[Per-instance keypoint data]
[Start of section]

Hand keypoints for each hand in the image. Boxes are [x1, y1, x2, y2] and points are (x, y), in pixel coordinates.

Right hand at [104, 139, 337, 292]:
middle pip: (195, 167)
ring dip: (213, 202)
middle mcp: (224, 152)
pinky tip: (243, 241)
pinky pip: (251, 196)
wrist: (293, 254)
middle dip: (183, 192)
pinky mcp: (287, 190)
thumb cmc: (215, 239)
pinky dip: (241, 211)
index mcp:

[End of section]
[Start of section]

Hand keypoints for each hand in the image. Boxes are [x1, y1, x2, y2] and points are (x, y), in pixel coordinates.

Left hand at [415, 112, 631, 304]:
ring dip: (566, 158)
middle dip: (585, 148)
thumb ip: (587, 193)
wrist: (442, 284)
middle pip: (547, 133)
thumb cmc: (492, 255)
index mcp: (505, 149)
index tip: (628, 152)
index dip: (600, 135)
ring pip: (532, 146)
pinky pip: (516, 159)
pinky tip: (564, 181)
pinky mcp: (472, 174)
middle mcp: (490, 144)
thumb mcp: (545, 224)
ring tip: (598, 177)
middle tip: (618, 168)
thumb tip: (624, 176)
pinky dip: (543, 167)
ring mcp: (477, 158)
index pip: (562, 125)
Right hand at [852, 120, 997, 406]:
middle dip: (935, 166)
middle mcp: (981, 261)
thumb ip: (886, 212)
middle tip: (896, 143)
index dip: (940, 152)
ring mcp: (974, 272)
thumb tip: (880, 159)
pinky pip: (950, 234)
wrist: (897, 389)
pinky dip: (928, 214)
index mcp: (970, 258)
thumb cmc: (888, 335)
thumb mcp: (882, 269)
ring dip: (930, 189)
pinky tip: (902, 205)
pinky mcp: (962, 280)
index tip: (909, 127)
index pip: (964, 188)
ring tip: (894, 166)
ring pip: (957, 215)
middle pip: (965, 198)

[End of section]
[Start of section]

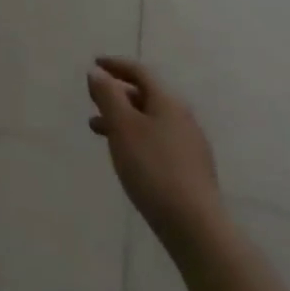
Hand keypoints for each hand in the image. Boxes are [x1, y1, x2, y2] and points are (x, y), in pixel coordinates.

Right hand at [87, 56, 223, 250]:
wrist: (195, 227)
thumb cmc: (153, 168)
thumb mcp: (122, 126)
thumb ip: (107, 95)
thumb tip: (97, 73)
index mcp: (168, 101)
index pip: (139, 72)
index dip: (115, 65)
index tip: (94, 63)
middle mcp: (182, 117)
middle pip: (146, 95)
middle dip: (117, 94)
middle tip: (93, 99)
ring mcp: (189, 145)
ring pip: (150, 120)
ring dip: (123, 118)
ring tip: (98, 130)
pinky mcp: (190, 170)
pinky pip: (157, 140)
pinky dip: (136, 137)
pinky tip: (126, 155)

[End of section]

Would you please repeat exactly the lines above, starting at the line with "pinky mcp: (962, 280)" and stopping at the line with "middle pip: (965, 198)", both included?

# WRITTEN RESPONSE
pinky mcp: (962, 280)
index tip: (909, 127)
index pip: (964, 188)
ring tip: (894, 166)
ring pip: (957, 215)
middle pip: (965, 198)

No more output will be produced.